Four people die in three days on Quebec snowmobile trails
MONTREAL — Despite a deadly weekend for snowmobilers in Quebec, the province's snowmobile association says the number of deaths associated with the winter vehicles has declined in recent years.
Four snowmobilers died in separate crashes in the province since Friday.
"For a few years, we have had a decrease in deaths; we do a lot of awareness-raising, a lot of campaigns during the year," Alexandra Frappier, director of communications and marketing at the Fédération des clubs de motoneigistes du Québec, said in an interview.
"For us, one death is one death too many."
So far this year, 13 snowmobilers have died in Quebec, compared to 24 last year, Frappier said, but she warned against drawing direct comparisons because the current season is not over.
Quebec provincial police said a man in his 60s died in St-Cuthbert, Que., around 90 kilometres northeast of Montreal, after his snowmobile collided with a tree Sunday morning.

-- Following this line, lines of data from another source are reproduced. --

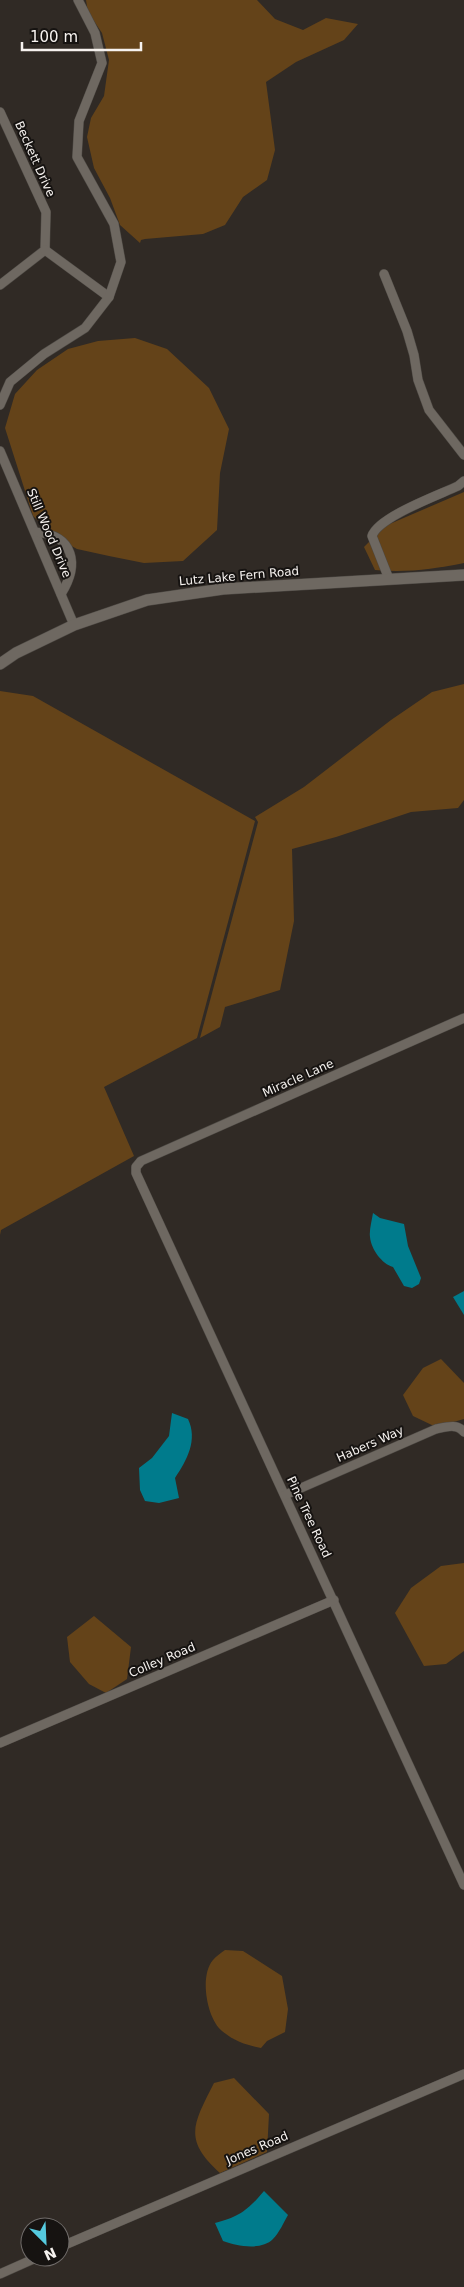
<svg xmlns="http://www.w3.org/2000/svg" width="464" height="2287" font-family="'DejaVu Sans',sans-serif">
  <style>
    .green { fill: #644319 }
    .water { fill: #007b8c }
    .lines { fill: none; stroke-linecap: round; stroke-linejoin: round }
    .minor-casing { stroke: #4d4944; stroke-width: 10 }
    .secondary-casing { stroke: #4d4944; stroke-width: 12 }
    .minor { stroke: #6e6861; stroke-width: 9 }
    .secondary { stroke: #6e6861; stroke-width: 11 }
    .labels { text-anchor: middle; stroke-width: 4; stroke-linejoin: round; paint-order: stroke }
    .street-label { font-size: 12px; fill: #f6f2ef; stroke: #161311 }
  </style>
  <rect width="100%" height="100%" fill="#302a25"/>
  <g class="green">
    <polygon points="86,0 257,0 275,19 303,30 326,18 358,24 344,40 296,62 266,82 275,150 267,180 243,197 225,225 203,234 145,239 141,240 140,243 120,225 110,198 94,168 87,137 91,118 104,96 109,60 102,33 88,12"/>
    <polygon points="135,338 167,349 209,388 229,429 220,473 217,530 183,561 144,563 109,556 77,549 55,537 33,516 5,428 15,394 37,370 68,349 98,341"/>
    <path d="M464,492V563C434,569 406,573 375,570L364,547L385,526Z"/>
    <polygon points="464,684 464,800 458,808 411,812 336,837 292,849 294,921 280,990 225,1007 220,1027 200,1038 258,822 255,817 304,787 391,720 432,692"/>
    <polygon points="0,691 33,696 255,821 197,1038 104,1087 134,1156 1,1230 0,1235"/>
    <polygon points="441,1359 464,1383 464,1419 436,1427 413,1416 403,1395 423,1368"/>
    <polygon points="464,1563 464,1651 446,1664 424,1666 395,1613 411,1588 441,1566"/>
    <polygon points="94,1616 131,1647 127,1679 106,1693 89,1684 70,1662 67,1637"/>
    <path d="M225,1950L243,1951L282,1976L288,2009L285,2032L267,2041L261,2048C246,2045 234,2041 222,2031C207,2019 199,1976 213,1960C216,1956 221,1953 225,1950Z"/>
    <path d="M234,2078L269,2114L267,2152L220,2173C182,2139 194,2123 214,2083Z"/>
  </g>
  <g class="water">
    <path d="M373,1213L380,1218L404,1224L408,1246L421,1278L419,1284L412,1288L404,1286L393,1267C382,1264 371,1249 370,1237C369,1230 372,1220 373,1213Z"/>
    <polygon points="464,1291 464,1315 453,1297"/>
    <path d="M172,1413L188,1419C198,1440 187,1460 175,1478L179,1498L159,1503L145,1501L140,1490L139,1468L152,1458L169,1436Z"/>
    <path d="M264,2191L288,2215C284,2222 279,2233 273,2239C261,2251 237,2246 223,2241L215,2223C239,2217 248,2210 264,2191Z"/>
  </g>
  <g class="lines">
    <g class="minor-casing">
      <g id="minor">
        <polyline points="0,112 46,212 45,250 0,285"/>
        <polyline points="45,250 109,297"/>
        <polyline points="384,274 407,331 414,355 418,380 429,410 464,455"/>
        <polyline points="0,405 10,382 44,354 85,328 109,297 121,262 114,224 77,157 79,121 102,63 95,33 78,0"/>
        <polyline points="0,451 74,625"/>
        <path d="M35,532C74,535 80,564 61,594"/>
        <path d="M389,579L372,536C378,517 439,495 458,486L464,481"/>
        <polyline points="464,1018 141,1161 136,1167 136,1173 464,1885"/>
        <path d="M285,1495L436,1429C446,1427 457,1423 464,1432"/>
        <polyline points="0,1743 334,1600"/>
        <polyline points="60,2247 464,2074"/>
        <polyline points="0,2274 38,2257"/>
      </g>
    </g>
    <g class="secondary-casing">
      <polyline id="secondary" points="0,664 16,653 74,625 147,600 223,589 464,575"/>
    </g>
    <use href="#minor" class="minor"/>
    <use href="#secondary" class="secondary"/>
  </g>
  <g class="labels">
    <g class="street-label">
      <text transform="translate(35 159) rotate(66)" y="4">Beckett Drive</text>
      <text transform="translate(49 533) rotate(67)" y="4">Still Wood Drive</text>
      <text transform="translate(239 576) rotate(-5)" y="4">Lutz Lake Fern Road</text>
      <text transform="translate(298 1078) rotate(-24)" y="4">Miracle Lane</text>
      <text transform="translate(370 1444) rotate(-24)" y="4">Habers Way</text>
      <text transform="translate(309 1517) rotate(65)" y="4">Pine Tree Road</text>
      <text transform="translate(162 1660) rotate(-23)" y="4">Colley Road</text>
      <text transform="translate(257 2148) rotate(-23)" y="4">Jones Road</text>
    </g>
  </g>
  <g transform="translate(45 2242) rotate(156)"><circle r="24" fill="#161311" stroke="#706c6a"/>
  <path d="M0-4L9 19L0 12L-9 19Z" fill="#55cadf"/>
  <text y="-8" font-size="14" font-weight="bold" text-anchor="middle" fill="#f6f2ef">N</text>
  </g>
  <path d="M22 42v8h119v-8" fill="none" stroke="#f6f2ef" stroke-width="2.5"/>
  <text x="30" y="42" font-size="15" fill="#f6f2ef" stroke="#161311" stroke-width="4" paint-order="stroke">100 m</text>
</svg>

A day earlier, a man in his 50s died in Saguenay, Que., from injuries he suffered after his vehicle hit a tree.
On Friday, a snowmobiler in his 40s died after colliding with another snowmobile in Quebec's Beauce-Centre region, south of Quebec City, hours after a snowmobiler in his 30s died after his snowmobile swerved off a trail in Ste-Hélène-de-Bagot, Que., east of Montreal.
While Frappier said the causes of the four deaths will have to be determined by the coroner's office, she said it's important for snowmobile riders to adapt their driving to weather and trail conditions.
Data from Quebec's coroner's office also suggests a downward trend in the number of snowmobile deaths. In 2019, the most recent year for which data was immediately available, 22 snowmobilers died in the province, down from 25 the year before and an average of 27 people a year between 2013 and 2017.
Provincial police have called for prudence on snowmobile trails as many families are on vacation for spring break.